(Given data Opens)
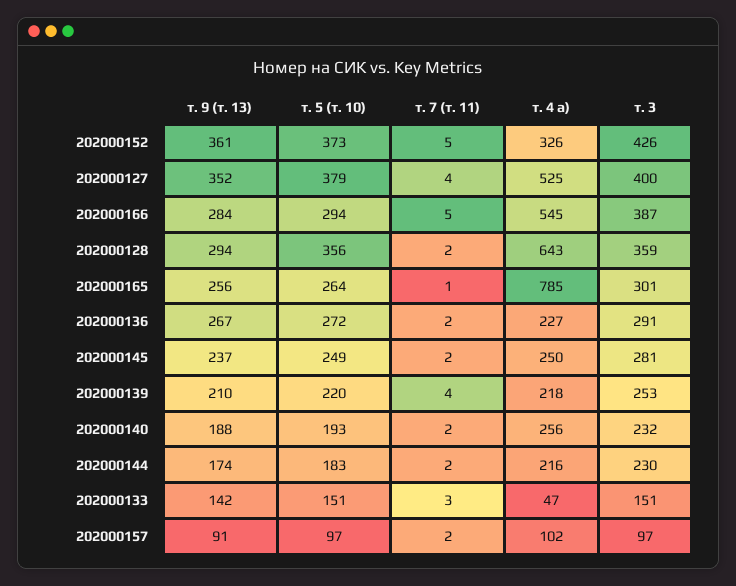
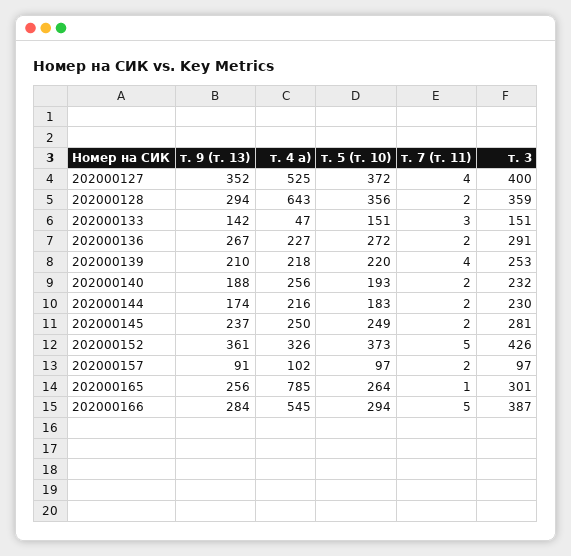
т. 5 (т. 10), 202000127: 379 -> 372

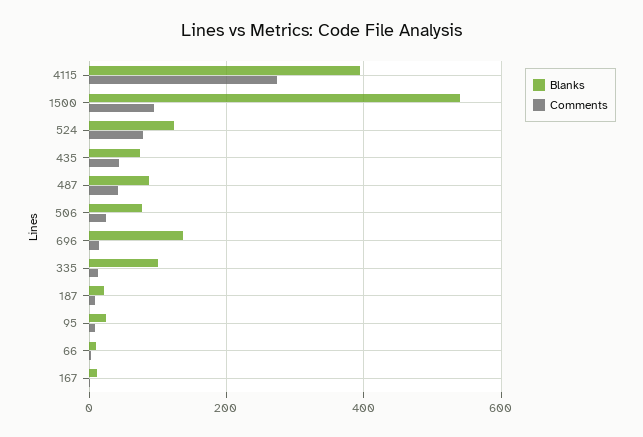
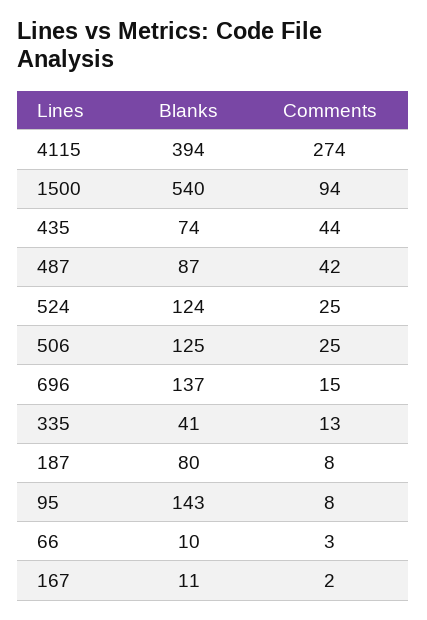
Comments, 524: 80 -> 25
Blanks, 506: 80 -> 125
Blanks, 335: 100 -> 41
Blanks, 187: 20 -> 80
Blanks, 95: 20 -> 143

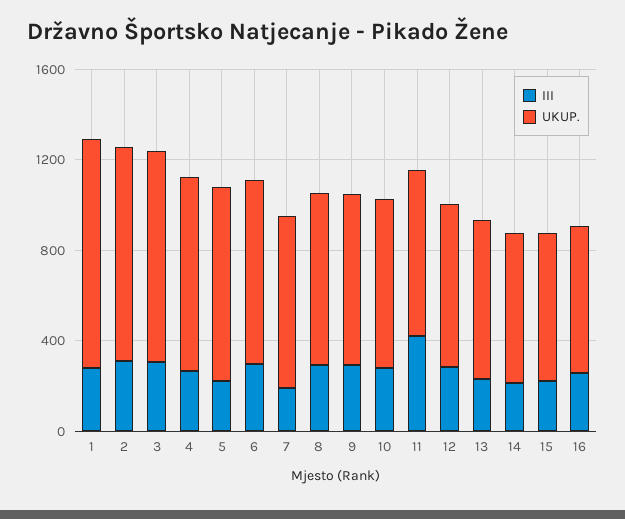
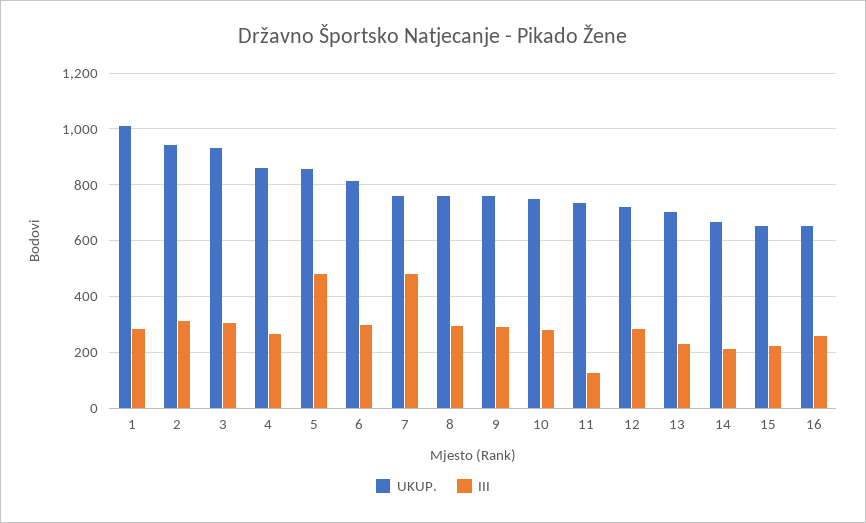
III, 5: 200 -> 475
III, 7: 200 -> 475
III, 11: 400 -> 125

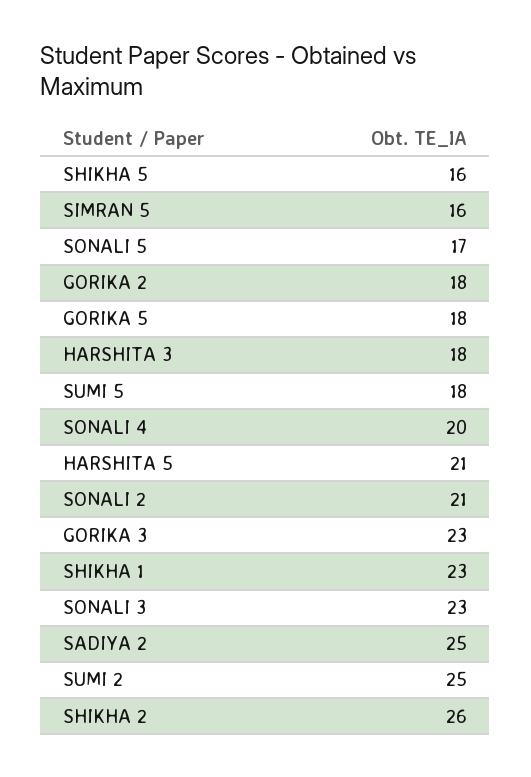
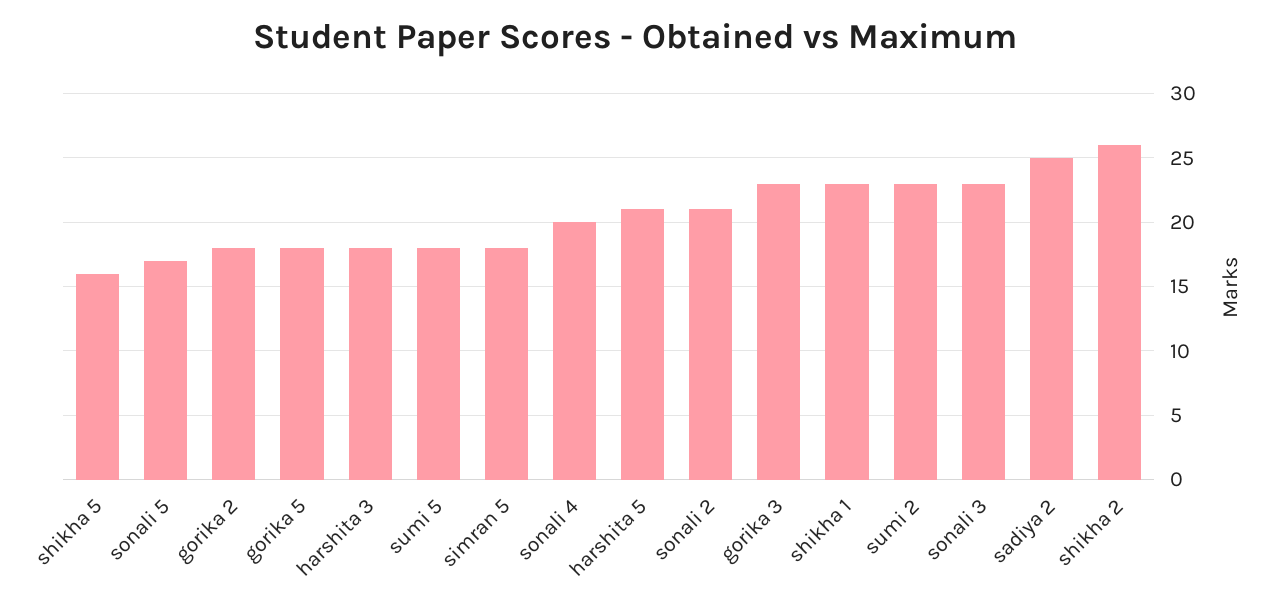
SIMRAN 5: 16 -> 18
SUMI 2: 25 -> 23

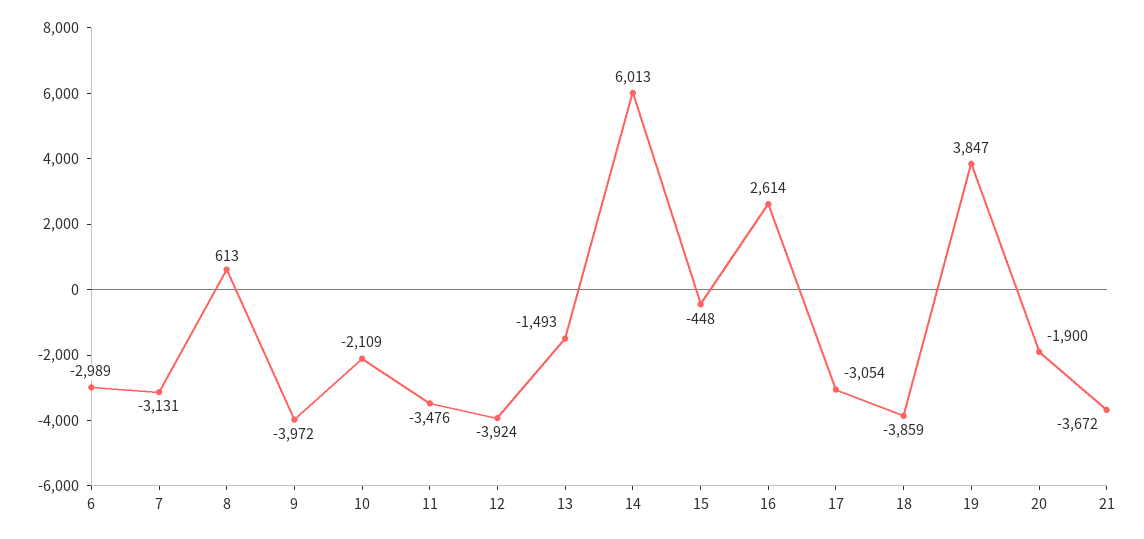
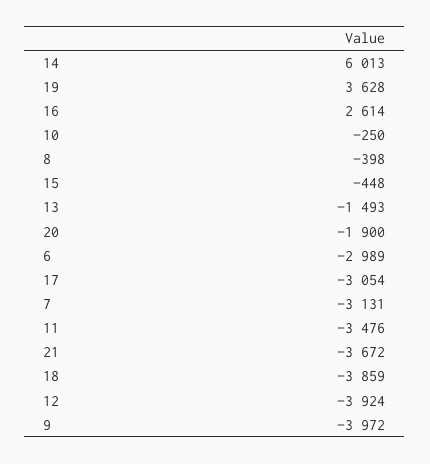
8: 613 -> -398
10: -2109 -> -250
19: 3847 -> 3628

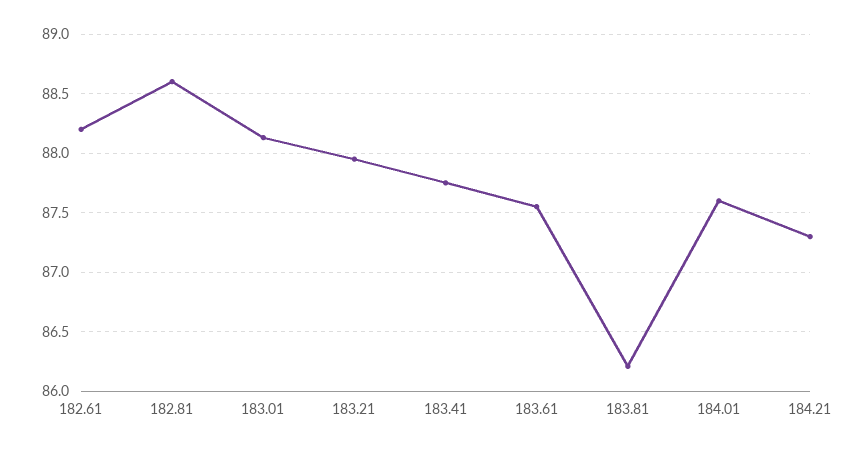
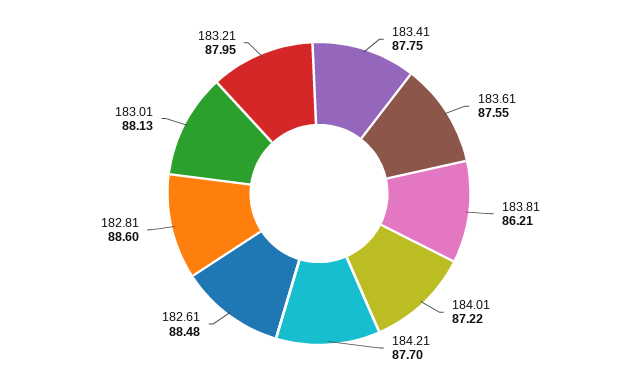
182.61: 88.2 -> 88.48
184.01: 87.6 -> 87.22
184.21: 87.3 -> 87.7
(Given data Closes)
From the first line to the last, return the records exactly and leave the pictures behind.

т. 5 (т. 10), 202000127: 379 -> 372

Comments, 524: 80 -> 25
Blanks, 506: 80 -> 125
Blanks, 335: 100 -> 41
Blanks, 187: 20 -> 80
Blanks, 95: 20 -> 143

III, 5: 200 -> 475
III, 7: 200 -> 475
III, 11: 400 -> 125

SIMRAN 5: 16 -> 18
SUMI 2: 25 -> 23

8: 613 -> -398
10: -2109 -> -250
19: 3847 -> 3628

182.61: 88.2 -> 88.48
184.01: 87.6 -> 87.22
184.21: 87.3 -> 87.7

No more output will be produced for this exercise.